No, t'patriot, yet more right wing fantasy nonsense- I work in the public sector, and haven't had a permanent job in three years, and even many nominally permanent jobs rely on short term funding.
Moreover, the only reason permanent pensionable jobs are a 'privilege' is because right-wing muppets like you got your way and made them so.
The economic crisis is precisely the fault of those who did so much to make temporary, low paid, insecure work the norm.

Mark said...

Ceri is correct.

Anonymous said...

Poor you guys.
My heart bleeds when I think pf every bank holiday when council buildings get an automatic extra day off. The Libraries, the museums, all council offices.
It must be very hard for you.

An awful lot of public jobs are useless. The guy who wrote this article mentioned rubbish collectors and the police. No one is attacking them. When people moan about public jobs they refer to all those useless red-tape lined offices. Not to mention 'staff without posts' which is endemic in Councils and is a scandal.
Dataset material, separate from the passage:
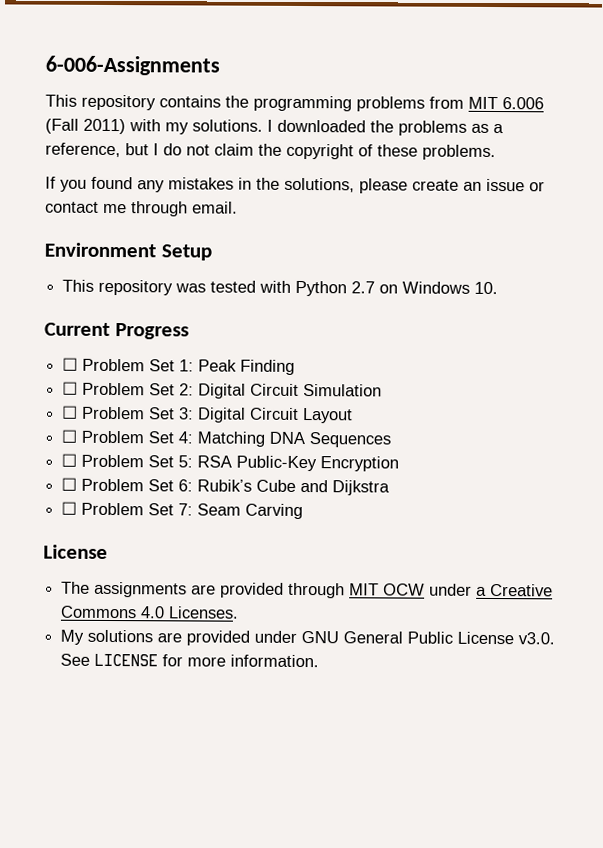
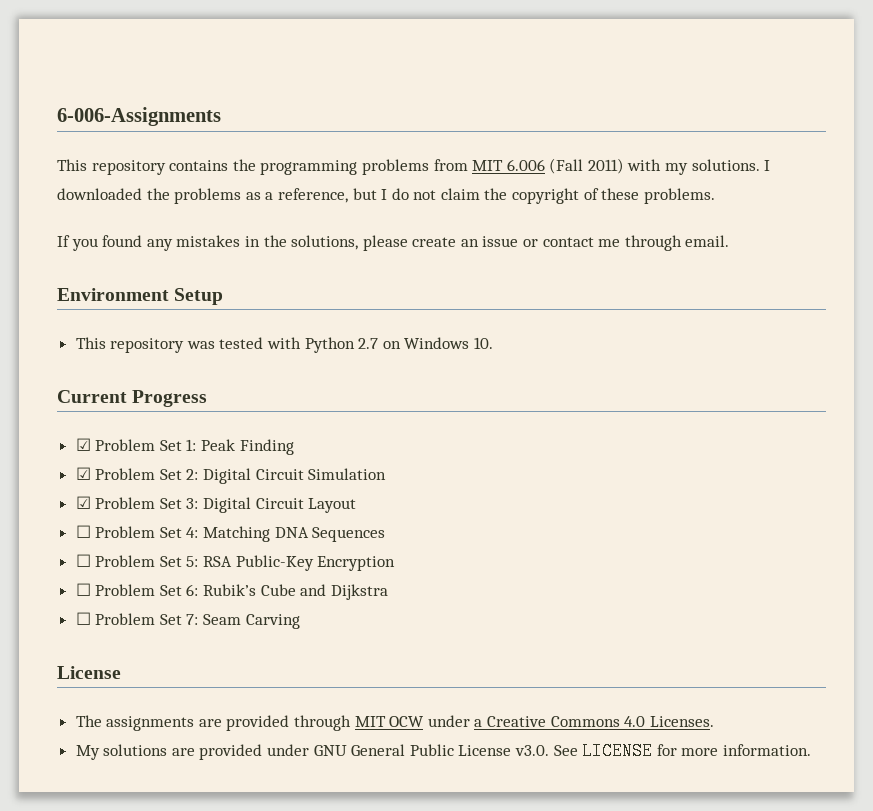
[62,357,79,371] ☐ -> [75,438,91,451] ☑
[62,381,79,395] ☐ -> [75,467,91,480] ☑
[62,405,79,419] ☐ -> [75,496,91,509] ☑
Only last month it emerged that more than 4,000 civil servants are being kept on the Whitehall payroll despite having no work to do.

Mark said...

Clearly you learn everything you know about the public sector from the Daily Mail. In the fifteen years I've spent in the public sector, I've never met one person who was 'staff without post', and I've met probably 5,000 employees in that time. The Bank Holidays? Does not ring true to me. About the only businesses that I know of that are open at Bank Holidays are in retail/service. Beither I nor anyone I know has experienced these 'extra days'. If you really want to go ballistic, think of Teachers.. thirteen weeks holiday a year!